PFK-1 is an allosteric enzyme with many activators and inhibitors (Fig. 7.19). Recall from Chapter 6 that an allosteric enzyme changes its shape and activity in response to the binding of molecules at a site other than the active site. ADP and AMP are allosteric activators of PFK-1. When ADP and AMP are abundant, one or the other will bind to the enzyme and cause the enzyme’s shape to change. The shape change activates the enzyme, increasing the rate of glycolysis and the synthesis of ATP. When ATP is in abundance, it binds to the same site on the enzyme as ADP and AMP, but in this case binding inhibits the enzyme’s catalytic activity. As a result, glycolysis and the rate of ATP production slow down.

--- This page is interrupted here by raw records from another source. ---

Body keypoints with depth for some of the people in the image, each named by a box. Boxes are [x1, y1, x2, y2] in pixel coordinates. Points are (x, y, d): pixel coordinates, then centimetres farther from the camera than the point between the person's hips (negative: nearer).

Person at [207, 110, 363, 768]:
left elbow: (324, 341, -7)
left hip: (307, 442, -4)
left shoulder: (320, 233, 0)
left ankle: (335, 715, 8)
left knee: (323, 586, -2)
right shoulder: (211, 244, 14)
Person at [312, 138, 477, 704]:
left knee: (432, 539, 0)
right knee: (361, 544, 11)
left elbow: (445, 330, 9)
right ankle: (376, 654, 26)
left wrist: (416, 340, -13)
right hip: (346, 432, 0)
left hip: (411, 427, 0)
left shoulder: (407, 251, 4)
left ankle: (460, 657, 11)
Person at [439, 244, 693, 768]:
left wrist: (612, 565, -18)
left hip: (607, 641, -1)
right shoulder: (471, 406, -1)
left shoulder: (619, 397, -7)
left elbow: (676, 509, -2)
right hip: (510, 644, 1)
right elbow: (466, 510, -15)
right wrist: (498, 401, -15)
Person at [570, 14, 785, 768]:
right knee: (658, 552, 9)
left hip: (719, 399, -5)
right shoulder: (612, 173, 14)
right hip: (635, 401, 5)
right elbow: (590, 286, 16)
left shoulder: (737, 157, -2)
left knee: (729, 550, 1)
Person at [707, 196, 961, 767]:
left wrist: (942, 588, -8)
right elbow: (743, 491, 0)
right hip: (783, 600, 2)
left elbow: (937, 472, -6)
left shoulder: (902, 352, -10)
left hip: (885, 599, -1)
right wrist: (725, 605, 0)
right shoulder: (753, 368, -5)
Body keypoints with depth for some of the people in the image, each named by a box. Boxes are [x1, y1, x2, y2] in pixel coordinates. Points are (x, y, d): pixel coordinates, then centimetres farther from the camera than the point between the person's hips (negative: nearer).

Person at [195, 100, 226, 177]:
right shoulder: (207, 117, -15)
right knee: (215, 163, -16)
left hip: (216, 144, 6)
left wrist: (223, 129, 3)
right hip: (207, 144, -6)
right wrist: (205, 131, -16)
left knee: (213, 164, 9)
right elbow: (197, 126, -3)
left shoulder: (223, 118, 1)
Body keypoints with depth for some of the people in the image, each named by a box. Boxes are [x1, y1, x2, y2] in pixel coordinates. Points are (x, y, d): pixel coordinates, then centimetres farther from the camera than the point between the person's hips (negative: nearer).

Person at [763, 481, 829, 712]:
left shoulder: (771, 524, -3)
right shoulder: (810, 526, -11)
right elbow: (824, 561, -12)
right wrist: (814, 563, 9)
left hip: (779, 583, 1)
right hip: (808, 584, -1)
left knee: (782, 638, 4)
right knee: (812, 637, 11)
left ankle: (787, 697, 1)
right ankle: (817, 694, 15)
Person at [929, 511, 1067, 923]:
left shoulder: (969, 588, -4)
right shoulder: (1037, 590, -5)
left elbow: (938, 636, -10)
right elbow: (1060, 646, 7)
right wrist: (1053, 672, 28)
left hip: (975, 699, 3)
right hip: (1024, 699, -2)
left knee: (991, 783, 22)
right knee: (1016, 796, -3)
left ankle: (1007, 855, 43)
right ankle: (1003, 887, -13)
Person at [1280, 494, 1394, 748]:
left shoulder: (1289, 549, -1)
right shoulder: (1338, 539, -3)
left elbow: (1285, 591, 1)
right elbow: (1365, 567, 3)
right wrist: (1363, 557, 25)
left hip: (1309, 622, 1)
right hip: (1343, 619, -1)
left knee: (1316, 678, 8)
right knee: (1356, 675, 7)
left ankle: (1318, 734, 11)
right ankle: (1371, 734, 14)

PFK-1 is also regulated by one of its downstream products, citrate, an intermediate in the citric acid cycle (see Fig. 7.7). Citrate acts as an allosteric inhibitor of the enzyme, slowing its activity. High levels of citrate indicate that it is not being consumed and glucose breakdown can be slowed. The role of citrate in controlling glycolysis illustrates the coordinated regulation of glycolysis and the citric acid cycle.

7.7.5 Exercise requires several types of fuel molecules and the coordination of metabolic pathways.

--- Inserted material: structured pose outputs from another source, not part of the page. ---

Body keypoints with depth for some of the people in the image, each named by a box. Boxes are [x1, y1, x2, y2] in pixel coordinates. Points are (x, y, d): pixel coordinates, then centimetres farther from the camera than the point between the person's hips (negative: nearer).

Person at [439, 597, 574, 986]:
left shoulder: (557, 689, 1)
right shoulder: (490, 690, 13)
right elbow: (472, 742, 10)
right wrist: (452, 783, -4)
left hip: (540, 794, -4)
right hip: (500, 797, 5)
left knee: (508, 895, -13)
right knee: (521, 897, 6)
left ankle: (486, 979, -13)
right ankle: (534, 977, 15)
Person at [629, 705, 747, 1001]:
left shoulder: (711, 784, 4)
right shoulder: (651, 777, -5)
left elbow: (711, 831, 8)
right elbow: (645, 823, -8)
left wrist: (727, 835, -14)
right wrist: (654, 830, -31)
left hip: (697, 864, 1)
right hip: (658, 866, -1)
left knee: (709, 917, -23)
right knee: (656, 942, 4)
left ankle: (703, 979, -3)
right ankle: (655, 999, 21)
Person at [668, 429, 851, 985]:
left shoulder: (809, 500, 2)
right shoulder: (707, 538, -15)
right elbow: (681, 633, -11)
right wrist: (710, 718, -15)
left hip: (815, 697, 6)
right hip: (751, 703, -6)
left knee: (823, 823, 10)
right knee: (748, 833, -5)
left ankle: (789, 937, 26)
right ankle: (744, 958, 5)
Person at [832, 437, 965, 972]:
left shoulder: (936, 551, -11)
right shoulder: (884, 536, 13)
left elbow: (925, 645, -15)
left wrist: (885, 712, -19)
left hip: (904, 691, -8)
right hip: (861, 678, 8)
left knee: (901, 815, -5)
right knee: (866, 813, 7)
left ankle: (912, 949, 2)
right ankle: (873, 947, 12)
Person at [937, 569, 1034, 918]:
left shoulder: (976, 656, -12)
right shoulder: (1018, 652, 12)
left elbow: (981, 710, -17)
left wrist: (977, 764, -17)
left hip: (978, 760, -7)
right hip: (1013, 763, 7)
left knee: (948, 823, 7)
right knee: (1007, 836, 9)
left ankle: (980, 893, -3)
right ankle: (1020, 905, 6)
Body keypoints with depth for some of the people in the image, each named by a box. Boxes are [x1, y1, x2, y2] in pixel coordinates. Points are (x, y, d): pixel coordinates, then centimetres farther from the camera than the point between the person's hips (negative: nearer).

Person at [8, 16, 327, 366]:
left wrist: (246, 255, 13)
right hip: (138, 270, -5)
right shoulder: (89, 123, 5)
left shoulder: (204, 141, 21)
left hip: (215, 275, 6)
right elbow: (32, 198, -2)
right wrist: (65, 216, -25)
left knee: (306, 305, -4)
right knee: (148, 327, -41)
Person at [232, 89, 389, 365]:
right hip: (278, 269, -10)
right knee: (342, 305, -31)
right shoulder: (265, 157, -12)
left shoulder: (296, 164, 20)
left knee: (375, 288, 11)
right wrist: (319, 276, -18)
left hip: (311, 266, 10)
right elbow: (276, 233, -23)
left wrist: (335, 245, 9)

In the last two chapters, we considered what energy is and how it is harnessed by cells. Let’s apply the concepts we discussed to a familiar example: exercise. Exercise such as running, walking, and swimming is a form of kinetic energy, powered by ATP in muscle cells. Where does this ATP come from?

Muscle cells, like all cells, do not contain a lot of ATP, and stored ATP is depleted by exercise in a matter of seconds. As a result, muscle cells rely on fuel molecules to generate ATP. For a short sprint or a burst of activity, muscle can convert stored glycogen to glucose, and then break down glucose anaerobically to pyruvate and lactic acid by lactic acid fermentation. This pathway is rapid, but it does not generate a lot of ATP. In addition, it is limited by the production of lactic acid, which lowers the pH of the blood.

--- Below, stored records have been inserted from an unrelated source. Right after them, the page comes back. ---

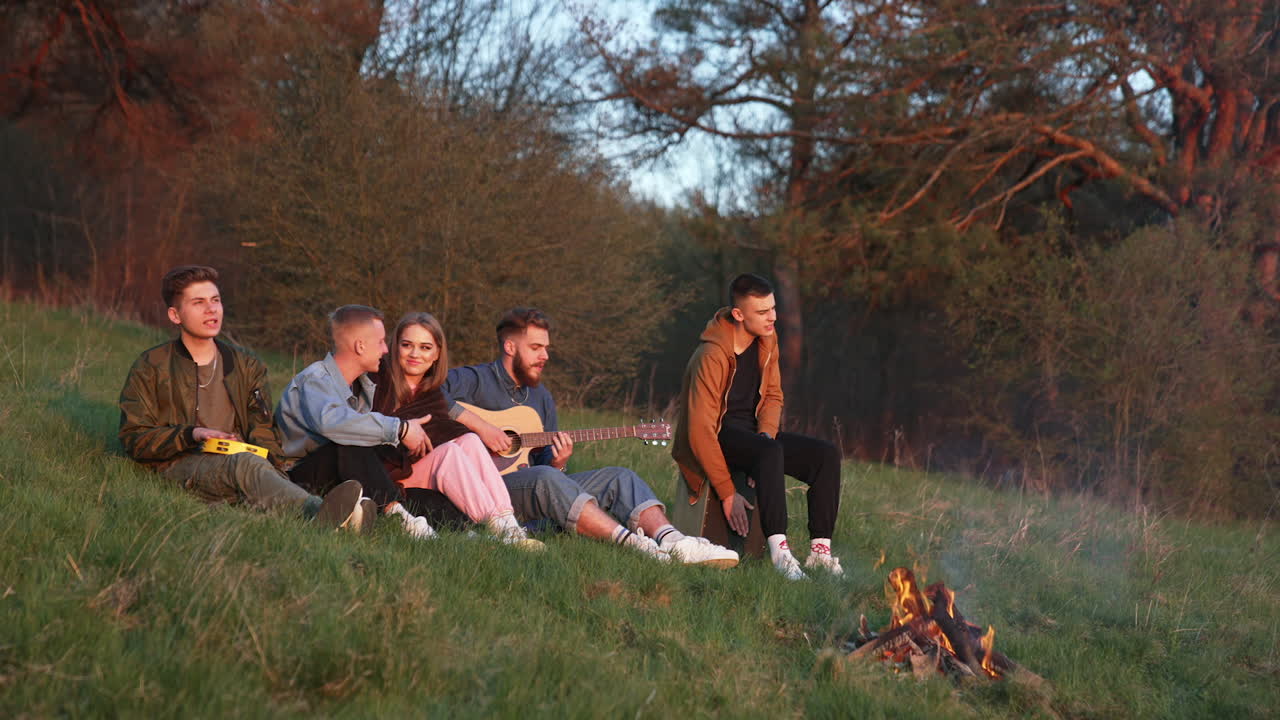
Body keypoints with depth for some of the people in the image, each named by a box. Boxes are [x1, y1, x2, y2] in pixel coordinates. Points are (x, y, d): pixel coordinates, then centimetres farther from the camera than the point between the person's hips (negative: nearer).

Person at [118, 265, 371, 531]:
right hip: (183, 466, -4)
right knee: (246, 464, -38)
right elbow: (133, 439, 5)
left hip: (240, 459, 4)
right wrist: (191, 435, -11)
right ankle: (321, 513, -66)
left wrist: (270, 463, -6)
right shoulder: (150, 367, 12)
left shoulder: (246, 365, 23)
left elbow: (263, 431, 17)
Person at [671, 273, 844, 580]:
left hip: (752, 431, 8)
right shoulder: (712, 355, -23)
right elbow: (700, 429, -25)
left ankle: (820, 550, -20)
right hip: (718, 436, -7)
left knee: (826, 454, -13)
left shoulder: (767, 340, 0)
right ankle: (779, 551, -44)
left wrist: (767, 433, -10)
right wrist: (727, 494, -26)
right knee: (770, 452, -38)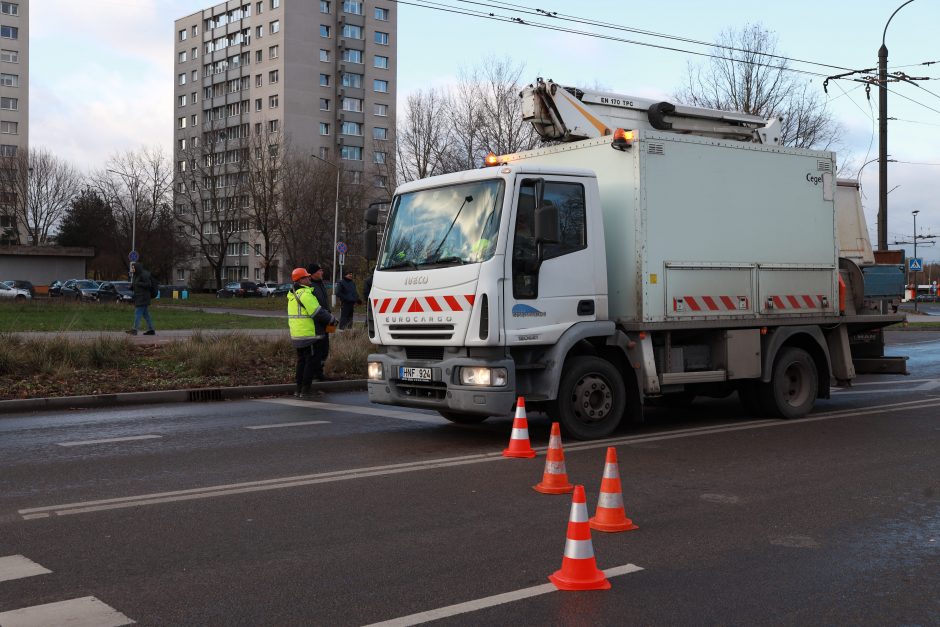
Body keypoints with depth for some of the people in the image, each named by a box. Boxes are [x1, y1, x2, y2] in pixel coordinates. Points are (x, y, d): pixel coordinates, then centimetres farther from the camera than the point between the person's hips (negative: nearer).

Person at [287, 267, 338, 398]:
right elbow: (317, 312, -19)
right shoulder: (305, 294, -17)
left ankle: (298, 389, 20)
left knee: (301, 361, 17)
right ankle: (305, 390, -2)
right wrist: (332, 319, -5)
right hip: (308, 334, -9)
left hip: (296, 334, 9)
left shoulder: (292, 294, 14)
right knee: (311, 362, -2)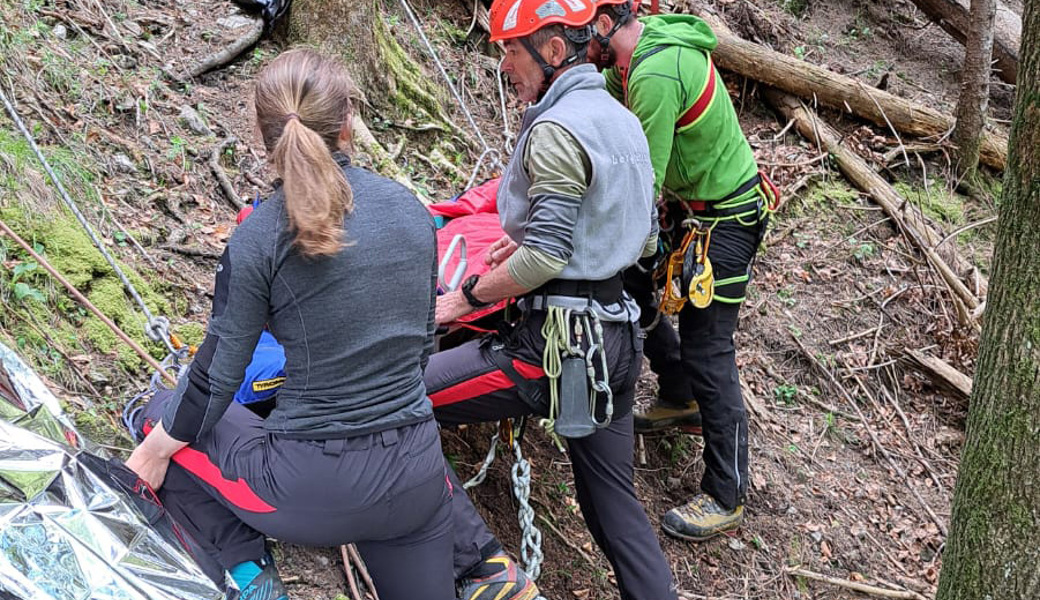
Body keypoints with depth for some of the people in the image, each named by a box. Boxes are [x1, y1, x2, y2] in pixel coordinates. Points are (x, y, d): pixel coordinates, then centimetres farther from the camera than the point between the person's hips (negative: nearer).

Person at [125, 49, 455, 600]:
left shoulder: (258, 239, -13)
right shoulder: (412, 210, 0)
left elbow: (216, 379, -6)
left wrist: (154, 451, 10)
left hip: (312, 490, -4)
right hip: (415, 478, 5)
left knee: (161, 419, 20)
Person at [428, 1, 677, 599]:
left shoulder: (556, 130, -14)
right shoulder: (624, 120, 14)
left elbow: (545, 258, -21)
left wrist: (466, 295, -8)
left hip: (560, 341, -9)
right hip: (618, 337, 9)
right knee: (614, 502, 18)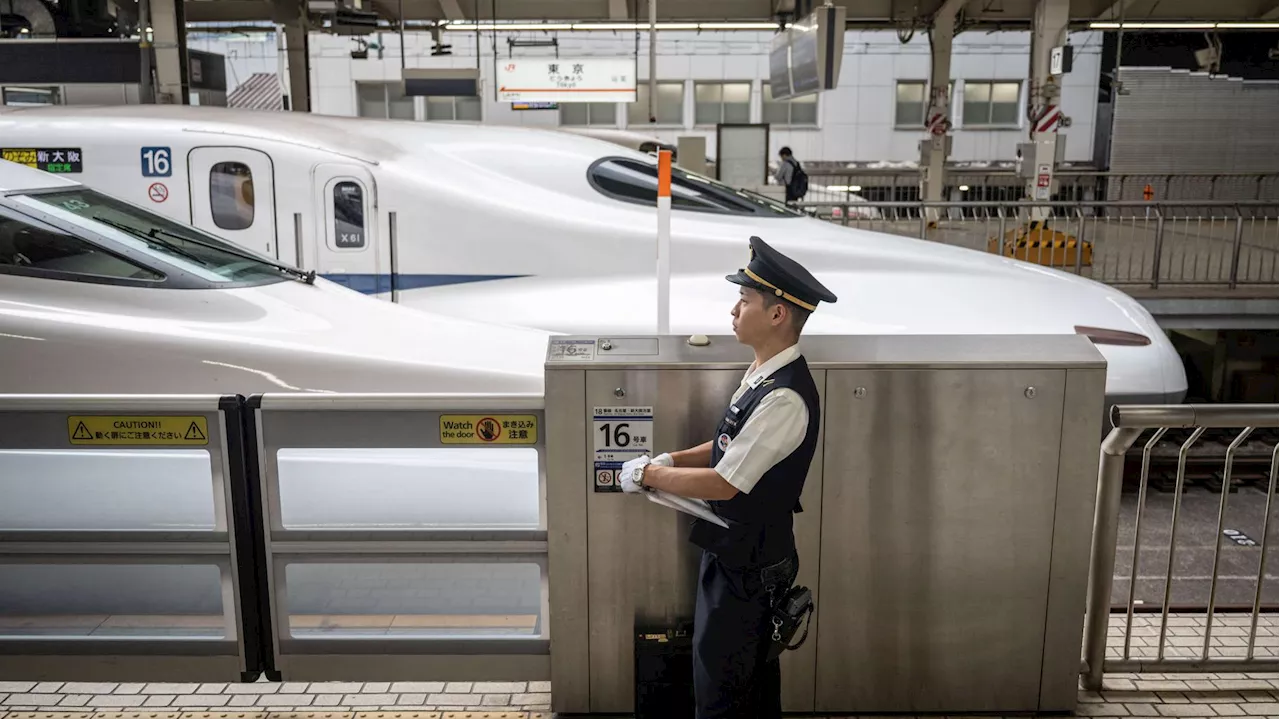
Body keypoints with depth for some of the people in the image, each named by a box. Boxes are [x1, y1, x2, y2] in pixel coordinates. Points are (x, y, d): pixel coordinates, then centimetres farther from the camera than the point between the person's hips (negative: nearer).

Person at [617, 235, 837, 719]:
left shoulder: (785, 398, -28)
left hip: (747, 565, -9)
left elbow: (722, 484, -27)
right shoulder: (764, 374, 3)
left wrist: (647, 475, -14)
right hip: (737, 552, 9)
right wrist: (672, 461, 1)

For longer, more sustained exercise, other metabolic pathways come into play. Muscle cells contain many mitochondria, which produce ATP by aerobic respiration. The energy yield of aerobic respiration is much greater than that of fermentation, but the process is slower. This slower production of ATP by aerobic respiration in part explains why runners cannot maintain the pace of a sprint for longer runs.

For even longer exercise, liver glycogen supplements muscle glycogen: The liver releases glucose into the blood that is taken up by muscle cells and oxidized to produce ATP. In addition, fatty acids are released from adipose tissue and taken up by muscle cells, where they are broken down by β-oxidation. β-oxidation yields even more ATP than does the complete oxidation of glucose, but the process is again slower. Storage forms of energy molecules, such as fatty acids and glycogen, contain large reservoirs of energy, but are slower to mobilize. Thus, exercise takes coordination between different cells, tissues, and metabolic pathways to ensure adequate ATP to meet the needs of working muscle.